• Instruction A:
Reproduce word for word the part of the collection expressions proposal between "However, we do" and "if it exists.", inclusive.

• Page extract:
Begin

Immediately Enumerated Collection Expressions

Champion issue: https://github.com/dotnet/csharplang/issues/9754

Summary

Permit collection expressions in "immediately enumerated" contexts, without requiring a target type.

foreach (bool b in [true, false])
{
    doMyLogicWith(b);
}

string[] items1 = ["a", "b", .. ["c"]];

Motivation

Choosing a single "natural type" for collection expressions in the general case, e.g. var coll = [1, 2, 3];, has proven to be a difficult question and represents a major commitment. Should coll be a List<int>, ReadOnlySpan<int>, or something else? It's not obvious, and some of the possible answers represent a major engineering cost, and in any case a major statement about the defaults/preferences of the ecosystem.

However, we do see a significant amount of demand for the ability to use collection expressions in contexts where the collection is immediately enumerated, and the collection value itself is not directly observable in user code. In this case, we should be able to define a solution which is convenient, optimal, and relatively low risk.

Detailed design

foreach

Given a foreach statement of the form:

foreach (iteration_type iteration_variable in collection)
    embedded_stmt

When collection lacks a natural type, we determine if a collection expression iteration conversion exists, from collection to type IEnumerable<TElem>, and apply the conversion if it exists.
TElem is determined in the following way:
- If iteration_type is explicitly typed (i.e. not var), then TElem is iteration_type.
- Otherwise, TElem is the best common element type of collection.
If the type of TElem can be determined, then the collection expression iteration conversion exists. Otherwise, the conversion does not exist.
As in collection-expressions.md, IEnumerable<T> refers to System.Collections.Generic.IEnumerable<T> throughout this specification.

End

• Instruction B:
Rewrite the listing between the lines holding "latitude: 60.2669" and the end of the listing, inclusive, as a two-column CSV with the columns field and value. Make one row per entry, put each part in a single quoted field with any line breaks replaced by spaces, and leave out the pictures.

• Data supplied:
Begin

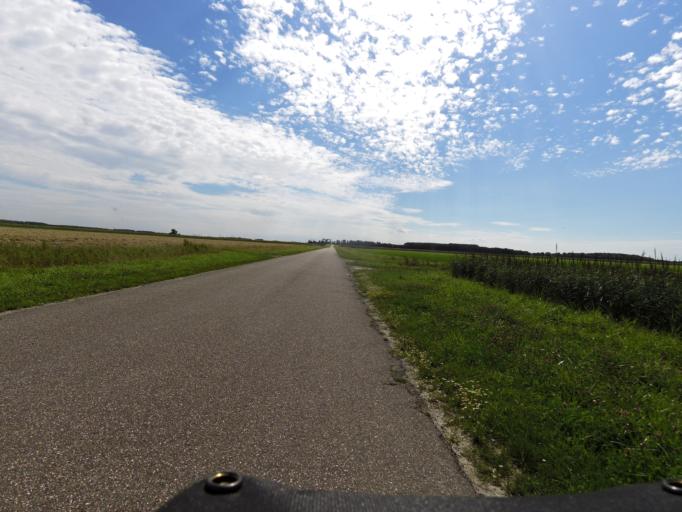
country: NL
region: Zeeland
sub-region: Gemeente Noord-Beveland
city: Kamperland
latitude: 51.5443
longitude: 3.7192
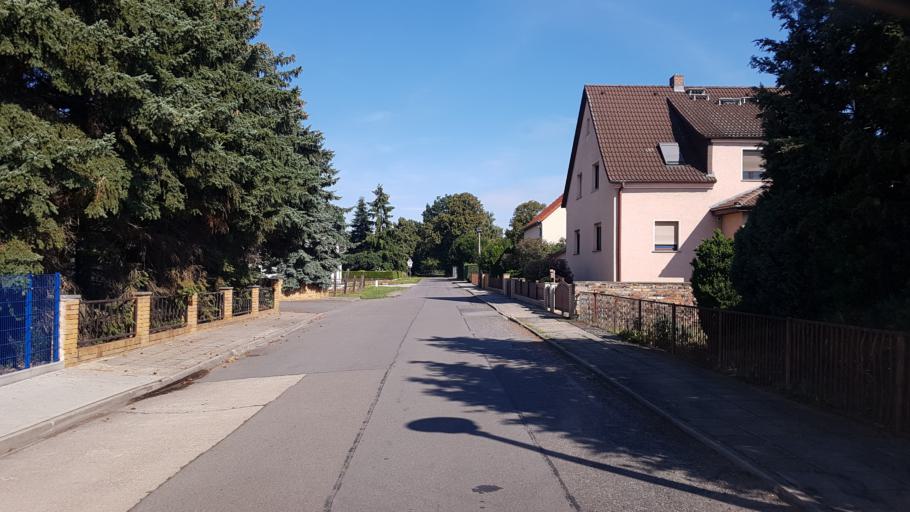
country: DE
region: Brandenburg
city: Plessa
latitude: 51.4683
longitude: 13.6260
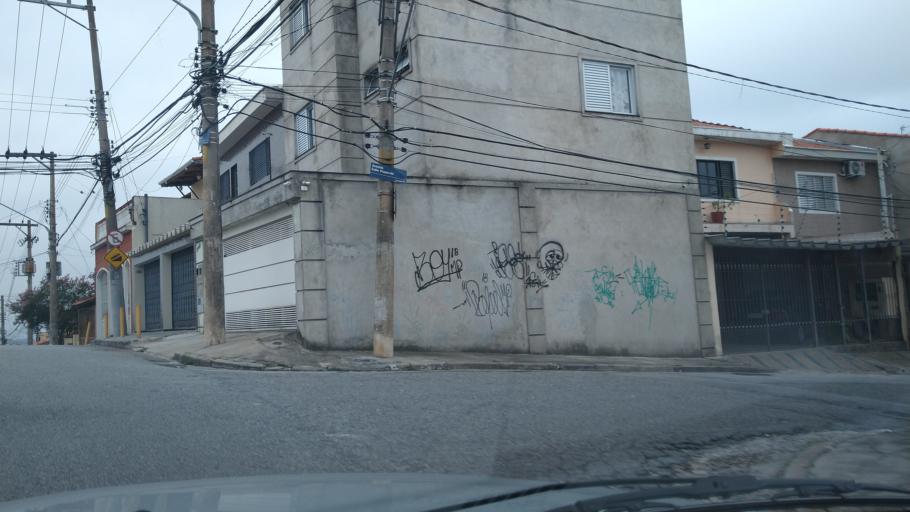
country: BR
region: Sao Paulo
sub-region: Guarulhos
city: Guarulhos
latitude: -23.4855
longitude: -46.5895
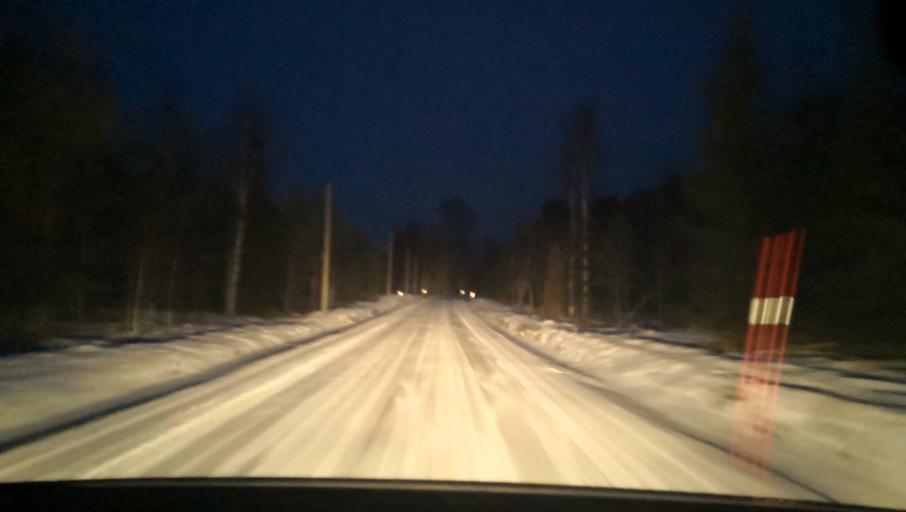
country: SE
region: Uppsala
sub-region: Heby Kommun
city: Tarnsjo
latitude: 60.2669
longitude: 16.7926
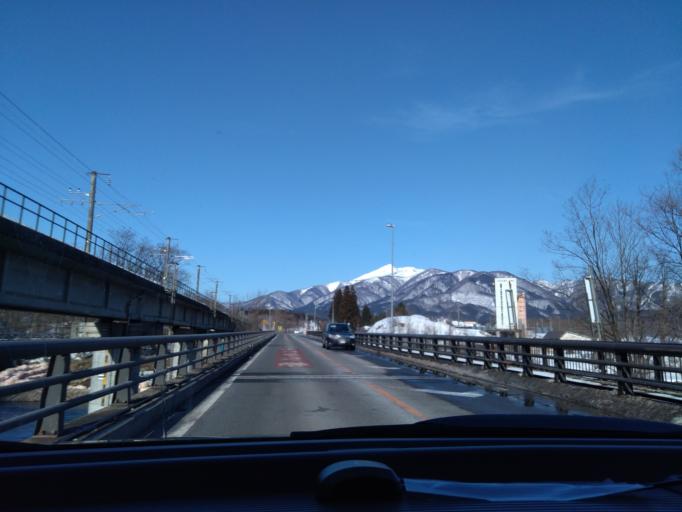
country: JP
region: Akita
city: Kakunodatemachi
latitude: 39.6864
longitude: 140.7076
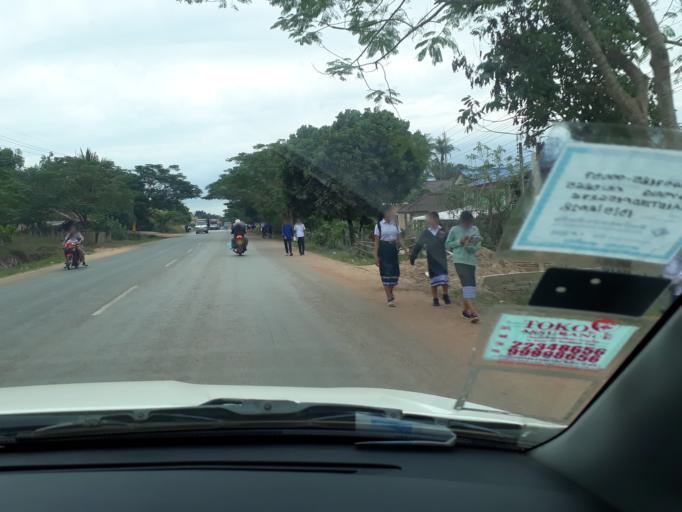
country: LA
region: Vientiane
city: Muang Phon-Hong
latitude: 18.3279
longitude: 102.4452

End

• Solution A:
However, we do see a significant amount of demand for the ability to use collection expressions in contexts where the collection is immediately enumerated, and the collection value itself is not directly observable in user code. In this case, we should be able to define a solution which is convenient, optimal, and relatively low risk.

Detailed design

foreach

Given a foreach statement of the form:

foreach (iteration_type iteration_variable in collection)
    embedded_stmt

When collection lacks a natural type, we determine if a collection expression iteration conversion exists, from collection to type IEnumerable<TElem>, and apply the conversion if it exists.

• Solution B:
field,value
"latitude:","60.2669"
"longitude:","16.7926"
"country:","JP"
"region:","Akita"
"city:","Kakunodatemachi"
"latitude:","39.6864"
"longitude:","140.7076"
"country:","LA"
"region:","Vientiane"
"city:","Muang Phon-Hong"
"latitude:","18.3279"
"longitude:","102.4452"